L’hybride rechargeable défendu par la coalition Arizona fait un dérapage (incontrôlé ?), juste avant d’aborder la sortie de l’autoroute vers une législation définitive. Le projet a violemment percuté l’obstacle européen – un obstacle que le gouvernement aurait pourtant dû anticiper depuis longtemps…
Alors que l’avis du Conseil d’État n’avait infligé que quelques égratignures au texte, l’Union européenne, elle, vient de le réduire à l’état d’épave. Et ce n’est pas vraiment une surprise. Car tandis qu’au 16 de la rue de la Loi, on semblait convaincu que l’hybride rechargeable méritait un sursis en tant que technologie de transition, à quelques encablures de là, dans le quartier européen, l’avis était tout autre.
Et cela, on le sait depuis un bon moment. Dès mars de cette année, nous évoquions sur notre site un projet intitulé « Decarbonize Corporate Fleets ». L’objectif : décarboner le parc automobile européen via les flottes d’entreprise. Et cette décarbonation va loin : diesel, essence… mais aussi les hybrides, y compris les rechargeables. Le projet visait clairement à éliminer toutes les voitures de société à moteur thermique pour accélérer la transition écologique. La fiscalité actuelle des voitures de société en Belgique, qui ne favorise plus que les 100 % électriques, y était même qualifiée de « bon exemple ».
Un plan de relance post-covid qui se retourne contre nous
Ce « bon exemple » est aujourd’hui devenu le seul exemple toléré par l’Union : faire revivre les hybrides rechargeables ne cadre tout simplement plus avec la vision européenne. Pourtant, ce n’est pas ce rapport en soi qui a porté le coup de grâce aux PHEV. La Commission européenne ne fait actuellement que consulter les parties prenantes pour soumettre une proposition en fin d’année.
Le coup fatal est venu d’ailleurs : du plan de relance et de résilience post-covid (RRF). Faire marche arrière sur une mesure de verdissement – en l’occurrence, l’électrification complète du parc de voitures de société – serait en contradiction avec ce plan. Et si le gouvernement allait malgré tout à contre-courant, il s’exposerait à de lourdes sanctions. Celles-ci pourraient prendre la forme d’un non-versement des fonds encore dus dans le cadre du RRF, voire de pénalités financières directes.
Notre pays s’était engagé dès avril 2021 à n’octroyer d’avantages fiscaux qu’aux seules voitures de société 100 % électriques.
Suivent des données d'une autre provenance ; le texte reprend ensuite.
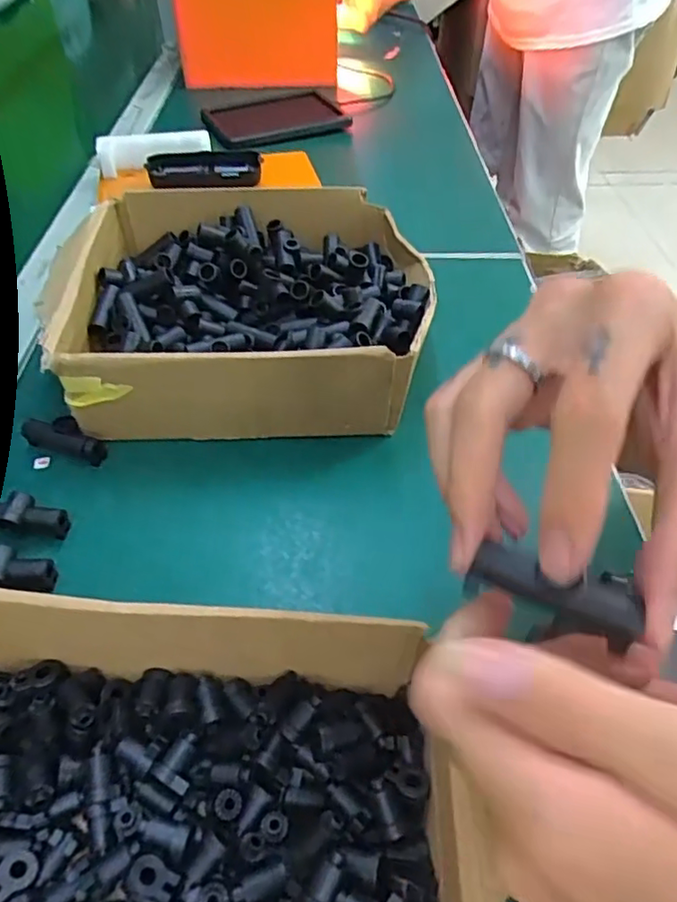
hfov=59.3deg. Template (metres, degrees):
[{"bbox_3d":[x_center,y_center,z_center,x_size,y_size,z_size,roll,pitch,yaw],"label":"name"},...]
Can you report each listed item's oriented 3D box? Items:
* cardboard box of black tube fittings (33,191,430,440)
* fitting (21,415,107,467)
[{"bbox_3d":[-0.060,-0.103,0.431,0.246,0.079,0.213,-3,47,-3],"label":"cardboard box of black tube fittings"},{"bbox_3d":[-0.172,-0.008,0.372,0.053,0.020,0.016,14,49,13],"label":"fitting"}]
Cet engagement a été réaffirmé dans le chapitre REPowerEU ainsi que dans la version mise à jour du plan de relance RRF que la Belgique a soumis en avril 2025, et qui a été approuvé le 17 juin 2025 par la Commission européenne et le Conseil. En cas de revirement, la Belgique risquerait de perdre plus d’un milliard d’euros d’investissements en mobilité verte ainsi que 282 millions d’euros de subsides européens issus du programme REPowerEU.
Trois scénarios
Une question s’impose alors : comment est-il possible que le gouvernement ait ignoré ces éléments ? Le rapport sur la décarbonation date de mars, et le plan de relance est, bien entendu, antérieur encore. Le projet Arizona a-t-il péché par excès d’ambition en élaborant une loi qui ne passerait jamais le test européen ? Ou bien espérait-on contourner le dernier obstacle en cours de route ? Nous ne le saurons sans doute jamais. Ce que nous savons, en revanche, c’est que nous arrivons au terme d’une saga qui a tenu en haleine ce site pendant six mois. Une législation dont le secteur n’avait d’ailleurs jamais fait la demande ne verra finalement pas le jour. À moins que l’hybride rechargeable ne soit un chat aux neuf vies ?
La Belgique se retrouve donc face à trois options :
- Demander officiellement une modification du plan RRF – une procédure qui, dans tous les cas, ne pourra être finalisée avant la fin juin 2025.
- Poursuivre la mise en œuvre de la mesure en faveur des PHEV sans concertation européenne – en prenant le risque de perdre des financements cruciaux et de créer un précédent conflictuel au sein de l’UE.
- Maintenir la réforme fiscale initiale, déjà approuvée (la loi Van Peteghem) – un système largement accepté, salué comme modèle en Europe, et même repris par la Commission européenne comme source d’inspiration.